É assustador só de falar que o Brasil registra cerca de 47 mil mortes no trânsito por ano. Segundo dados da OMS, nosso país é o quarto colocado em número de mortes nas Américas, ficando atrás apenas de República Dominicana, Belize e Venezuela.
O acidente de trânsito corresponde à metade dos casos de lesão medular no país. Anualmente, 400 mil pessoas ficam com algum tipo de sequela. Para vocês terem ideia, entre as vítimas de acidente de trânsito atendidas nos centros de reabilitação da rede Lucy Montoro e AACD, metade sofreu lesão medular e se tornou paraplégica ou tetraplégica.
Esse contingente de deficiências que cresce assustadoramente custa caro para a saúde brasileira. O Governo gasta em média R$ 90 mil com uma vítima não fatal de acidente de trânsito. Segundo levantamento do Observatório Nacional de Segurança Viária, o custo dessa epidemia aos cofres públicos é de R$ 56 bilhões por ano.
Com tal quantia seria possível construir 28 mil escolas ou 1.800 hospitais. Poderíamos também zerar a fila do SUS por uma cadeira de rodas, criar centros de reabilitação e equipar os que já existem hoje no país e não são suficientes para atender a demanda.
Mas o que fazer para mudar essa realidade?
Durante minha experiência à frente da Secretaria Municipal da Pessoa com Deficiência e Mobilidade Reduzida em São Paulo, desenvolvemos um software com o propósito de otimizar o uso da cidade e facilitar o ir e vir. O programa mapeava rotas com os principais serviços da cidade, como hospitais, escolas, bancos, órgãos públicos, etc.
Ao desenvolver este programa, chegamos a uma importante constatação que exemplifica na prática o que é fazer política urbana estratégica: ao melhorar 10% dos acessos em tais rotas, melhorávamos 80% da mobilidade urbana de toda a cidade. O resultado dessa simples conta é menos trânsito, filas e acidentes com quedas em calçadas e atropelamentos.
Vale lembrar ainda que a Lei Brasileira de Inclusão (nº13146/15), que foi relatada por mim na Câmara, completa no próximo mês três anos em vigor. Entre suas inúmeras inovações, essa legislação trouxe um novo olhar sobre a política de calçadas, ao transferir ao Poder Público a responsabilidade de construir e reformar o passeio das cidades.

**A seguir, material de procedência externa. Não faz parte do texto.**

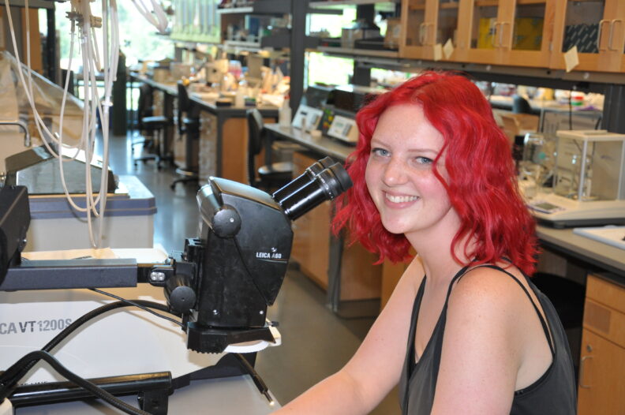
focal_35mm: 52
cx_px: 312
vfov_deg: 25.7
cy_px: 208
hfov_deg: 37.9
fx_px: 910
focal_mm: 35
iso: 800
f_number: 4.5
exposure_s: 1/80
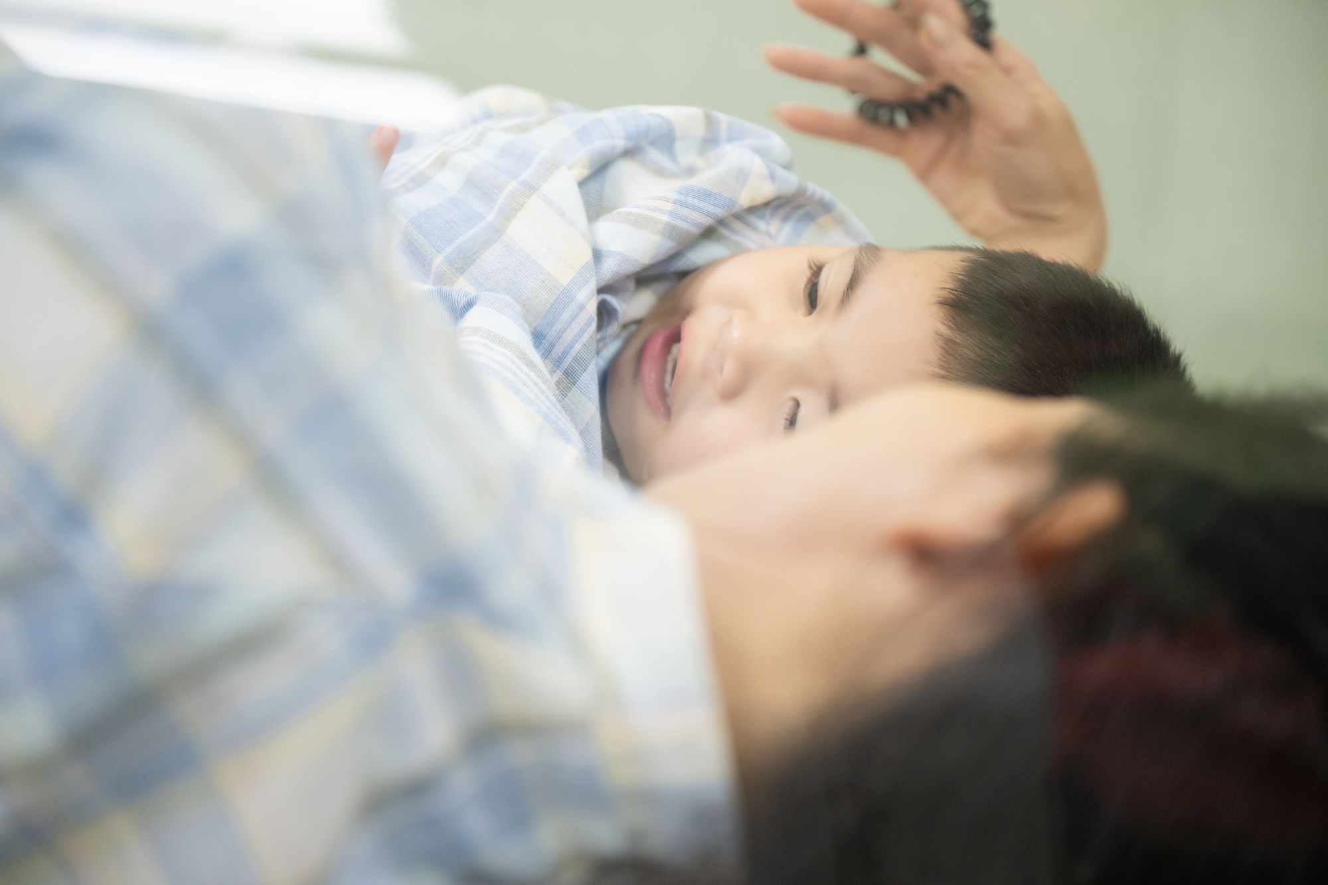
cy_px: 442
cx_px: 664
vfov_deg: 19.5
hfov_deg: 28.8
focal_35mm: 70
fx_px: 2582
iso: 1000
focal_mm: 70
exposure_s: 1/200
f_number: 2.8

As calçadas são a via pública do pedestre e precisam ser acessíveis, com boa iluminação, segurança e faixa de travessia inteligente. Quando há uma harmonia entre todas essas tecnologias há uma melhora muito grande na qualidade de vida das pessoas e na segurança no trânsito.
Ou seja, a calçada é uma política pública que passeia por várias áreas. Ela flerta com a saúde, o transporte, a segurança, o lazer, o turismo…
Outra questão fundamental é a sinalização das metrópoles. Neste quesito ainda temos muito a melhorar. Hoje, as cidades brasileiras têm 90% dos sinais de trânsito voltados apenas aos motoristas. A sinalização para pedestres e ciclistas está concentrada apenas em áreas de conflito com o tráfego de carros. É praticamente um convite da cidade para que as pessoas não andem a pé ou de bicicleta. No caso de muitas pessoas com deficiência isso significa simplesmente não sair de casa.
Na Suécia, por exemplo, substituíram os principais semáforos por semáforos sonoros. O resultado foi a diminuição do número de atropelamentos em 80%.
Diferentemente do que muita gente pensa, esses mecanismos sonoros não ajudam apenas as pessoas com deficiência visual, são úteis a todos os pedestres. Vale para o idoso, o homem distraído ou a criança que ainda não tem sua visão periférica completamente desenvolvida.
Contudo, investir apenas em infraestrutura não basta. Condutores e pedestres precisam seguir as regras do trânsito. Por isso, o investimento em educação é fundamental. A premissa vale também para os agentes de trânsito, que precisam ser treinados para perceber e coibir comportamentos antissociais. Não adianta apenas multar, é preciso fiscalizar e educar todos os envolvidos. E o Brasil ainda tem muito a aprender nessa matéria também.
Enfim, sem civilidade, fiscalização e políticas públicas, o direito de ir e vir é interrompido, muitas vezes, por manobras irreversíveis. Por isso, repensar nosso trânsito e trabalhar para aprimorá-lo é, acima de tudo, um ato de respeito à vida.